O Papa a procura de Deus…

O Papa Bento XVI, em visita ao antigo campo de concentração de Auschwitz, na Polônia, chocado com o que viu rememorando as atrocidades praticadas pelo Nazismo, saiu com essa: “…Onde estava Deus naqueles dias…”. A matéria foi publicada na mídia brasileira e mundial, por exemplo na revista Veja ( edição de 7 de junho último ).
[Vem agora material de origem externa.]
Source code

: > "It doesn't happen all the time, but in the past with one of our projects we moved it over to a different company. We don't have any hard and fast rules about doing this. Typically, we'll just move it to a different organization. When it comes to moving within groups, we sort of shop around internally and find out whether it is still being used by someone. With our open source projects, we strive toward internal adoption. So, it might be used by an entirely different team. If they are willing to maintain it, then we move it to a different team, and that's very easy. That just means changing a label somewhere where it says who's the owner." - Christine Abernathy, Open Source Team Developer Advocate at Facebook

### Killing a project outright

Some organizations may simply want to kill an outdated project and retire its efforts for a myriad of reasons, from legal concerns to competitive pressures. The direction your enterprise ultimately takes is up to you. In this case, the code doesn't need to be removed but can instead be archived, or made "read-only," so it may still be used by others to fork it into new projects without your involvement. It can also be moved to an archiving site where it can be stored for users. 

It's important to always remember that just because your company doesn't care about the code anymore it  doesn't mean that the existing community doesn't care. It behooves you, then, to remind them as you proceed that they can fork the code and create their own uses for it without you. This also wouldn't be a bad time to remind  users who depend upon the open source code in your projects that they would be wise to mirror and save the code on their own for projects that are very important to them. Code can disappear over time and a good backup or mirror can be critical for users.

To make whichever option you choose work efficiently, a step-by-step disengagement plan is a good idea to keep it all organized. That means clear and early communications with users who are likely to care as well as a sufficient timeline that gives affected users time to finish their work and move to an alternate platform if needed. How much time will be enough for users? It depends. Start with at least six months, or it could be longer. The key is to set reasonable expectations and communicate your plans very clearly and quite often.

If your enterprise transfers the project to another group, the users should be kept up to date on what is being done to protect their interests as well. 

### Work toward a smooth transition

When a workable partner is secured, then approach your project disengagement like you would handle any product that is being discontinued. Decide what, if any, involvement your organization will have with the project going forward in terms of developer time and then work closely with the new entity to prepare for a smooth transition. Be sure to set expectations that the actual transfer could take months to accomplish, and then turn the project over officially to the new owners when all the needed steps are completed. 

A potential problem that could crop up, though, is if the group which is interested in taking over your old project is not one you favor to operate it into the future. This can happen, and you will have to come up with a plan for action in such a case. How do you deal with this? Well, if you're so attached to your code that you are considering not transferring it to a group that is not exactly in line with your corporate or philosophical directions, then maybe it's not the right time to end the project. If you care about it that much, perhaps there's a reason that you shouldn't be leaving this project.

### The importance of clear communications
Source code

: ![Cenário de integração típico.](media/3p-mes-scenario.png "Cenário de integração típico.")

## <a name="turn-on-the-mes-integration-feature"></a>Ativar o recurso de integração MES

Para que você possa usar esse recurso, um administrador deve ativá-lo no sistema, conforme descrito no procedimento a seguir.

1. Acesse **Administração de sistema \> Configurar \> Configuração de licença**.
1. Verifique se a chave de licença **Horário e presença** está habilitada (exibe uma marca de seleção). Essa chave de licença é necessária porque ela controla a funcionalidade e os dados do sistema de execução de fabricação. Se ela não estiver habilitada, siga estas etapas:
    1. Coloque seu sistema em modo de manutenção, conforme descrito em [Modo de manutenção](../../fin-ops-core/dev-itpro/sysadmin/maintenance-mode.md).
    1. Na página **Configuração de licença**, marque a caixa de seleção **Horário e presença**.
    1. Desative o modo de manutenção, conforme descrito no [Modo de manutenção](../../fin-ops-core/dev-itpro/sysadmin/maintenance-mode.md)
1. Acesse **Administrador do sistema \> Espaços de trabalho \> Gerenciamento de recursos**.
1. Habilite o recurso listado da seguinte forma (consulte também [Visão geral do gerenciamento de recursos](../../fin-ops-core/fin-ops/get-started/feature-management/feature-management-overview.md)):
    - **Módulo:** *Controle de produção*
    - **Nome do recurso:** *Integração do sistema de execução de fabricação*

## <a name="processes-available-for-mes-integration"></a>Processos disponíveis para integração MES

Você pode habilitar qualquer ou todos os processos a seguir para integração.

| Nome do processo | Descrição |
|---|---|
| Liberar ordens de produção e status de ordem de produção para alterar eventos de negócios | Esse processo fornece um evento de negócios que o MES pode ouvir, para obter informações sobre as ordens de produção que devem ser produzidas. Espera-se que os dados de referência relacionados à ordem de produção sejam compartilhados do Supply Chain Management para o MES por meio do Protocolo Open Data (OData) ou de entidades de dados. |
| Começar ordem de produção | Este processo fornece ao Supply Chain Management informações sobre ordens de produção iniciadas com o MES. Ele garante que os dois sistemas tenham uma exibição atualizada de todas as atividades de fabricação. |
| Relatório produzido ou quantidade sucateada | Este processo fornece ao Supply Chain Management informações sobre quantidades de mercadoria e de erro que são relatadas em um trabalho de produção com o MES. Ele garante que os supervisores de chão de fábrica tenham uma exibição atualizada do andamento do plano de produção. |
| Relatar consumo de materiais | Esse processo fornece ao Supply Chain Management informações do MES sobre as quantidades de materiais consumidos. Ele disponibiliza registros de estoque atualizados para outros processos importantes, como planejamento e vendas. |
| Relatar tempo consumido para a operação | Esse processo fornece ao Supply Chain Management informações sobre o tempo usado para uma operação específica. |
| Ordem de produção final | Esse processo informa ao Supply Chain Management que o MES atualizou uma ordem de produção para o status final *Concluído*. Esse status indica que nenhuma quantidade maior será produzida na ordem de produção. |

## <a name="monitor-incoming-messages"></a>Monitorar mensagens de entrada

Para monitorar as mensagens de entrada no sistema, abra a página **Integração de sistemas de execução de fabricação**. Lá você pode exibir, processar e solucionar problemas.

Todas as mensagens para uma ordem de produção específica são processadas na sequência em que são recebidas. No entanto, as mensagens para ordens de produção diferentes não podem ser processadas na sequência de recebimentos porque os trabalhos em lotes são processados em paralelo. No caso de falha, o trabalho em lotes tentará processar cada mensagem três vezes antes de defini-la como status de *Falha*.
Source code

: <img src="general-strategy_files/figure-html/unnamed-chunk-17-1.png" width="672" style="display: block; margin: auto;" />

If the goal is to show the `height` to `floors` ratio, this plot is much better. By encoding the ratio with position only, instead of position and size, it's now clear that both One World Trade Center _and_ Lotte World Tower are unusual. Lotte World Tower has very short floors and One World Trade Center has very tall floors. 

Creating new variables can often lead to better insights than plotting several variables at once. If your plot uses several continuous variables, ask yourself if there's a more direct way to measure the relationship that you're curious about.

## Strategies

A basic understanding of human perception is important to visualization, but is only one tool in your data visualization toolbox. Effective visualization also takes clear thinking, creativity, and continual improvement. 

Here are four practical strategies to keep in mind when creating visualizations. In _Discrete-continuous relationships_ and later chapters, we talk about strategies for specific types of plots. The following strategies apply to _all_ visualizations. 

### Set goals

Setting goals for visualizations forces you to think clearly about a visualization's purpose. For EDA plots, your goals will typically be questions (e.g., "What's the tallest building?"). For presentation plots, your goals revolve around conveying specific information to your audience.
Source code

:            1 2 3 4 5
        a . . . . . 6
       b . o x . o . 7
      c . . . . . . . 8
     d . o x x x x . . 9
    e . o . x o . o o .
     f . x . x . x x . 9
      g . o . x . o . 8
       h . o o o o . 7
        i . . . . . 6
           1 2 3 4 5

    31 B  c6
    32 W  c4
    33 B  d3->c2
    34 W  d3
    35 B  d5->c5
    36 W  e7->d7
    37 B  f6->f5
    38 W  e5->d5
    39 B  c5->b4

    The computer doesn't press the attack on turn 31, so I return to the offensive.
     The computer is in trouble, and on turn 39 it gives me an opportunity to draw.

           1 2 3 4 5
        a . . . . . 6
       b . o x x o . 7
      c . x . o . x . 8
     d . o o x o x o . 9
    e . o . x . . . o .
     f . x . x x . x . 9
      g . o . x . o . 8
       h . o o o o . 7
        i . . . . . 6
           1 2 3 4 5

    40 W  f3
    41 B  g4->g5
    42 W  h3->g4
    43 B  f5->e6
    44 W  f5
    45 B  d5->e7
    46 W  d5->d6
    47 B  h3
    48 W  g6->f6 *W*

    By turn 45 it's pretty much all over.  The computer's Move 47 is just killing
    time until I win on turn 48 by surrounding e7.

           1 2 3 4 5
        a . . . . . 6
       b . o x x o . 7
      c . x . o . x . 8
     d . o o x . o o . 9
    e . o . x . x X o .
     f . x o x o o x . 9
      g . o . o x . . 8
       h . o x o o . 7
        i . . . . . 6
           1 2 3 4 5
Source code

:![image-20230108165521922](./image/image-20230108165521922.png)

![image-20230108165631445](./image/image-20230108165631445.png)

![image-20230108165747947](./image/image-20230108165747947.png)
A pergunta de Bento XVI causou espanto precisamente por ser ele o maior líder da igreja católica no mundo. Como entender uma pessoa considerada em seu segmento religioso como “representante de Deus” fazer uma indagação de natureza teológica que revela tanta perplexidade?
Na verdade, o pano de fundo da pergunta papal não é apenas de natureza teológica, mas também de matriz emocional. O Papa, sendo um homem como qualquer de nós, lida com os mesmos dilemas existenciais que rondam a alma de todos os mortais. Se Deus existe e é o soberano do universo, porque não intervém diante de monstruosidades como a que levou à morte 1,5 milhão de pessoas no inferno nazista de Auschwitz? Porquê tanta coisa ruim acontece a pessoas que parecem ser tão boas?
A primeira lição dessa visita papal é exatamente a sua humanidade transparecendo numa pessoa como Elias, que “…era homem semelhante a nós, sujeito aos mesmos sentimentos…” ( Tiago 5;17 ). O Papa é um grande líder, é o chefe do Estado do Vaticano e o grande dirigente da Igreja Católica. Muitos Papas anteriores foram pessoas notáveis, religiosos de extrema visão humanitária. Mas sempre homens, pessoas como todos nós, cheias de indagações e de perplexidades residindo na alma. Ou mesmo como Elias, deprimidos e cheios de dúvidas e de medos habitando no coração.
A outra lição tem a ver com a nossa convicção teológica. Como Deus age e como intervém na história dos homens? Mesmo diante de perguntas aparentemente sem resposta, como essa pronunciada pelo Papa e motivante deste texto, quando analisamos a ação de Deus ao longo da história, o vemos como um Deus que age através de pessoas. Assim olhamos para Auschwitz não como uma abstenção de Deus, mas sim como uma decepção dos homens. Verdade, quem ficou decepcionado foi Deus e não os homens. O Senhor sempre esteve no seu lugar, aguardando a ação dos homens de bem, especialmente dos líderes religiosos que sempre gerenciaram parcela significativa do poder mundial.
Aliás, ao longo da história, Deus tem se decepcionado muito com os homens. Não apenas em situações de catástrofes sociais, políticas e internacionais. Deus tem curtido decepção com a sua “coroa da criação” em dimensões bem menos expostas aos holofotes da história. Nos lares, nos relacionamentos, na vida profissional, nos negócios, no tato com o meio ambiente. Nessas instâncias da nossa vida, muita decepção tem chegado ao coração de Deus.
Nesse sentido, vale muito a pena uma reflexão a partir da seguinte pergunta: Você tem decepcionado Deus? Ou seja, tem se omitido na luta pela justiça, tem abandonado seu posto como soldado do amor e servo da verdade? Como cônjuge, pais, filhos, profissionais e cidadãos, temos correspondido às expectativas de Deus?
É claro que não queremos ver repetido o escândalo de Auschwitz. Mas também devemos ser verdadeiros militantes para que Auschwitz não seja reeditada em micro-universos como os nossos lares, igrejas, repartições e praças públicas.

Deus está sempre lá, no lugar dele, nos olhando com seus olhos de amor, perdão, graça e misericórdia. Aguardando nossa atitude de rejeição a Auschwitz e de preservação do nosso compromisso com os valores do Seu reino. Amém por isso.